Why this matters: Although 4K video is already available through on-demand streaming services such as Netflix and Amazon Prime, traditional TV channels have been slower to get on board with live programming. First, they’ve had to plant the seeds with 4K set-top boxes, and the next step is to get the actual TV networks to start producing 4K telecasts. It appears that’s what DirecTV is aiming to do now.
DirecTV has the capacity for 50 UltraHD channels, atop the company’s existing HD and SD offerings, Goswitz said. However, he didn’t name any particular channels that would be part of the launch, or how much of their content would actually be available in 4K.
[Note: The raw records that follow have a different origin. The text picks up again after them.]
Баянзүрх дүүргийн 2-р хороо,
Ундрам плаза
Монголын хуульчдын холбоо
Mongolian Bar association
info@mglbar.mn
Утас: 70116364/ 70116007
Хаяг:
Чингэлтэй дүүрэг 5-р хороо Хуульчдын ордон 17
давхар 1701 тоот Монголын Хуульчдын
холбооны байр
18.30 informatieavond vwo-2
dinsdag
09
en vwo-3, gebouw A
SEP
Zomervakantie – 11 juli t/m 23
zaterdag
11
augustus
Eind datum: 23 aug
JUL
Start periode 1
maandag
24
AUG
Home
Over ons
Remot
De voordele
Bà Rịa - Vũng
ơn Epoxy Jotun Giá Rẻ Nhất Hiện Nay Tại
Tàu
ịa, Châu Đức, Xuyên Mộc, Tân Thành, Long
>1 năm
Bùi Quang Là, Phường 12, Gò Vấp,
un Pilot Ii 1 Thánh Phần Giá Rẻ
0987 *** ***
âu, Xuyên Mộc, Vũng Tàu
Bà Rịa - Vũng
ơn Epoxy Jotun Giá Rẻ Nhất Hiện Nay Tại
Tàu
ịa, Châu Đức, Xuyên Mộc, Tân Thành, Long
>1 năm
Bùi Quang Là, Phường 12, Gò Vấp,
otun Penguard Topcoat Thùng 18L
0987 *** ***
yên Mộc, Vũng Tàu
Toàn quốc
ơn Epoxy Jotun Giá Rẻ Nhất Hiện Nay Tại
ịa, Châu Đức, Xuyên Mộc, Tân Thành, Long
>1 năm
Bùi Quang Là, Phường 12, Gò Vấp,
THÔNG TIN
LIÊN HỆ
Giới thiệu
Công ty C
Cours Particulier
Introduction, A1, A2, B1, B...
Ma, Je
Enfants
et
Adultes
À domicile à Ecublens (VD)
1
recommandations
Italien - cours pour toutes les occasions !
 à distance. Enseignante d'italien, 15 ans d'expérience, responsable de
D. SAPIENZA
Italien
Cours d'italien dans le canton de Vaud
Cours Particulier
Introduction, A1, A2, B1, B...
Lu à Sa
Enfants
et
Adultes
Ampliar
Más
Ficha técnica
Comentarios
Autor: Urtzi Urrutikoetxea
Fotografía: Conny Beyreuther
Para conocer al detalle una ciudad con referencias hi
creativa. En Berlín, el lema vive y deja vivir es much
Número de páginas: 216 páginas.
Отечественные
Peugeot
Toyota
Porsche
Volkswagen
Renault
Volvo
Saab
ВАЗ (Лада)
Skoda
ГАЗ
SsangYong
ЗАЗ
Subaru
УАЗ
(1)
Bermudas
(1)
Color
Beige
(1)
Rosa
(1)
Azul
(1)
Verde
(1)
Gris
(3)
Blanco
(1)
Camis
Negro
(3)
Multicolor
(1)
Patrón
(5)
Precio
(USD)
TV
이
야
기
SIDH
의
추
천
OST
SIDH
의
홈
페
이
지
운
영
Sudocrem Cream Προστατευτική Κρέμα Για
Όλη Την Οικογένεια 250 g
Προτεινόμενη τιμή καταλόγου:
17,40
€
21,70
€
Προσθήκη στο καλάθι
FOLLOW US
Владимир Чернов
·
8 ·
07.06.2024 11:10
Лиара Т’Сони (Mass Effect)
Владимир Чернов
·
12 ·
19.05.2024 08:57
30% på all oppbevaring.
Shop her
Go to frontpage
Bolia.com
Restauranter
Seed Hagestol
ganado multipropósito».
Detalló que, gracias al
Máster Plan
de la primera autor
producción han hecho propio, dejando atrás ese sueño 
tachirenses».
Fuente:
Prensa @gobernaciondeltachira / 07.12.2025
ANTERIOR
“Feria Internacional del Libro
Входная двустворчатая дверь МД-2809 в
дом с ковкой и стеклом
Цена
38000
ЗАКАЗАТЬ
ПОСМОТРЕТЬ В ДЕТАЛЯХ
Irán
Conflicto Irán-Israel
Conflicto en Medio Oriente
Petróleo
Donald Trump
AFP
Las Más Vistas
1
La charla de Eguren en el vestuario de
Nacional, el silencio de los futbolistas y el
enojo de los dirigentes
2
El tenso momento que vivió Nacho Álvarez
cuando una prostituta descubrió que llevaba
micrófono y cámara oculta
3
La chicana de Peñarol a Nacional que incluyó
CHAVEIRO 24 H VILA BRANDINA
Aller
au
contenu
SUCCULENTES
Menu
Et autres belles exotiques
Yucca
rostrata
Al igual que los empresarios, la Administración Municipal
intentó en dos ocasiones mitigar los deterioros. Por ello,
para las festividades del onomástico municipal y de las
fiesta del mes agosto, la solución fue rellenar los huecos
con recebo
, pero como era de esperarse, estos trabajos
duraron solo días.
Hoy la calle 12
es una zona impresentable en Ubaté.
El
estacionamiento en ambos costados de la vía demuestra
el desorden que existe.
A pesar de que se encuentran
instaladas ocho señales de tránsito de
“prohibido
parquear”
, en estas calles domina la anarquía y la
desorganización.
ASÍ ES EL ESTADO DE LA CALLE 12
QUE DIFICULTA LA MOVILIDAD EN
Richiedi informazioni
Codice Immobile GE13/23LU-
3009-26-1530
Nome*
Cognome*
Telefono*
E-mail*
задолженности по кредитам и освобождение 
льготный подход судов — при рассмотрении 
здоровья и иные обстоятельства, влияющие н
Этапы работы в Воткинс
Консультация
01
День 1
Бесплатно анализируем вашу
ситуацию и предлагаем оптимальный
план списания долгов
Also unclear is how much extra DirecTV customers will have to pay for higher-resolution content. DirecTV already charges a fee for access to its existing 4K movie download service, and many pay-TV providers used to charge a fee for HD channels when standard definition was still the norm. Netflix also charges $2 per month extra for UltraHD video, although it also allows four streams at once, compared to two streams with an HD video plan. If DirecTV is opening up its wallet for 4K telecasts, that money will have to come from somewhere.
But hopefully DirecTV won’t be the only pay TV provider bankrolling 4K channels for too long. With Comcast and Dish Network both offering 4K set-top boxes already, 2016 seems like the year they’ll finally bring some higher-resolution channels online.